Eğer bir firmanın nakit problemi varsa ve bu önemli bir sorun olarak karşısına çıkıyorsa, erken nakit sağlama hedefini benimseyebilir. Sözgelimi, bir işletme peşin ödeme yapanlara özel indirimler sunarak alıcıları ya da distribütörleri erken ödeme yapmaları için motive edebilir.
Tamamlayıcı malın iţlevi

Bir mamüle olan talep diğer bir mamüle olan talepten doğuyorsa, firma asıl kâr sağlayan mamüllerin satışını arttırmak için diğer ürünün fiyatını çok düşük tutabilir. Firmanın mal grubu içerisinde tamamlayıcı mal unsuru olan bir mamülü düşük olarak fiyatlandırması tüketicileri cezbedebilmekte ve dolayısıyla her iki ürüne olan talebi artırabilmektedir.

Örneğin traş bıçağı ve traş makinesi birbirini tamamlayıcı nitelikte ürünlerdir. Pazarlamacı traş makinasını düşük fiyatlandırıp satışa sunduğunda, traş bıçağının satışları da artacak ve kâr hedefine ulaşılmış olunacaktır.

Fiyat farklılaştırması

Pazar ve rekabet koşulları ile diğer çevresel faktörler bir ülkeden diğerine değişiklik gösterdiğine göre, fiyat farklılaştırmasının ortaya çıkması da kaçınılmaz görünmektedir. Her ne kadar fiyat standardizasyonunu uygulayan firmalar varsa da genellikle standart bir fiyatla çok sayıda dış pazara ulaşılması çok güç olmaktadır.
Fiyat farklılaştırması müşteri, malın türü ya da zaman gibi faktörlerin esas alınması ile değişik şekillerde yapılabilmektedir.

Uluslararası Piyasalarda Fiyatlandırmaya Etki Eden Faktörler

Talep

Firmanın yapacağı tüketim araştırmalarının amacı, ihraç malına karşı hedef pazarlardaki iç talebin büyüklüğünü, ithalatla karşılanma oranını ve tüketici tercihlerini ortaya koymaktır.

İhraç konusu ürünün hedef pazardaki net tüketim değeri aşağıda belirtildiği şekilde hesaplanmaktadır.

Net tüketim miktarı = (iç üretim) + (ithalat miktarı) - (ihracat miktarı)

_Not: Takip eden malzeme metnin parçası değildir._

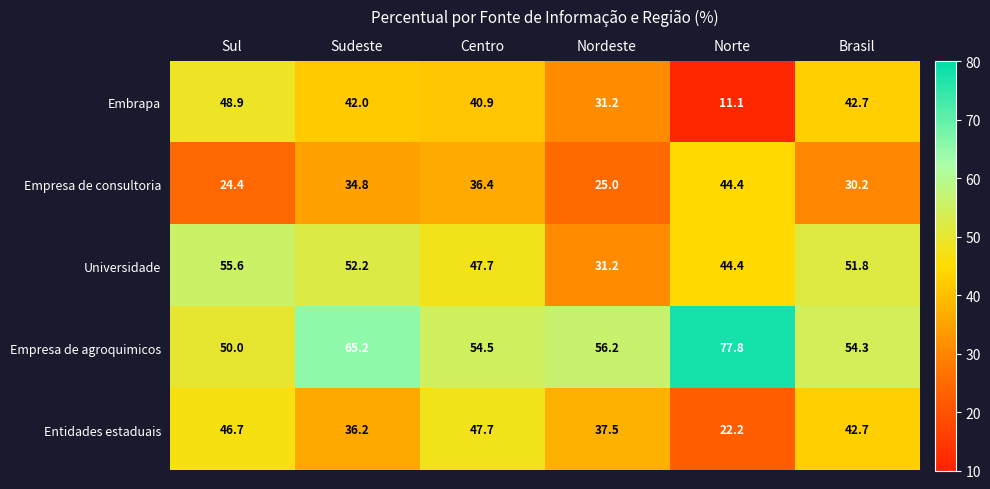

The Universidade series shows 55.6 at Sul. True or false?

True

İthalat Tüketim Oranı= İthalat miktarı / Net tüketim miktarı x 100

Net tüketim miktarı içinde ithalatın oransal payının dönem içinde büyümesi, hedef pazarda ithal mallarına olan talebin arttığını göstermektedir. Bu durumda, fiyat değişikliklerinin rasyonel yapılabilmesi ve tavan fiyatının belirlenebilmesi için talep esnekliğinin göz önüne alınması gerekecektir.

Eğer talep esnek değilse, ürünün fiyatı yükseltildiğinde piyasa payında olumsuz bir gelişme olmamakta, aksi bir durumda ise fiyat değişikliği piyasa payında önemli bir değişikliğe neden olabilmektedir. Malın ikâmesinin güçleştiği durumlarda, fiyat esneklikle doğru orantılı olarak yükseltilebilir.

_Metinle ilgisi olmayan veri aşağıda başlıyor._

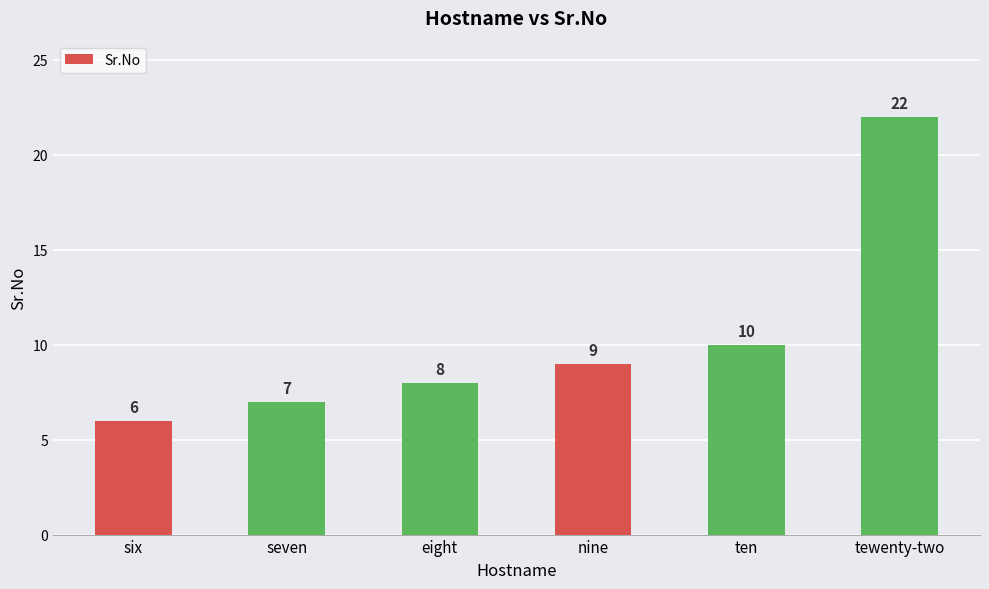

What is the smallest value displayed?

6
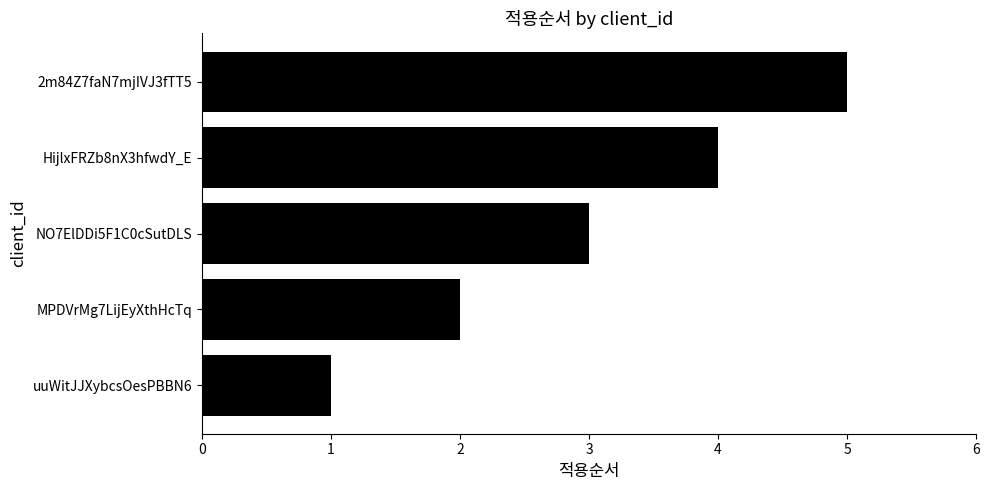

What is the sum of all values?

15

Örneğin gıda maddelerinde talep genelde kararlıdır ve fiyat esnekliği düşüktür. Dolayısıyla fiyat kırarak piyasaya girmek zordur. Bu nedenle, pazarlamada malın kalite ve ambalajı da önem kazanmaktadır. Ayrıca bu malların işlenmiş mamüllerine olan talep giderek gelişmekte ve standart vasıflar daha fazla önem taşımaktadır.

Maliyet

Maliyet fiyat düzeyi belirlemede çok önem taşıyan bir unsurdur. Bu nedenle, firmanın bir piyasaya girebilmesi için asgari şart; Mal birim maliyeti uluslararası fiyatlar (ya da pazar ülke iç fiyatları)

Birim maliyet ise, belirli bir süre içinde gerçekleşen değişken ve sabit gider toplamının yine o süre içinde üretilen toplam ürün sayısına bölünmesi suretiyle bulunmaktadır. Teklif fiyatta söz konusu olan birim maliyet, malın cinsi gözönüne alınarak, ağırlık, adet, hacim, uzunluk gibi birimlere göre hesaplanabilmektedir.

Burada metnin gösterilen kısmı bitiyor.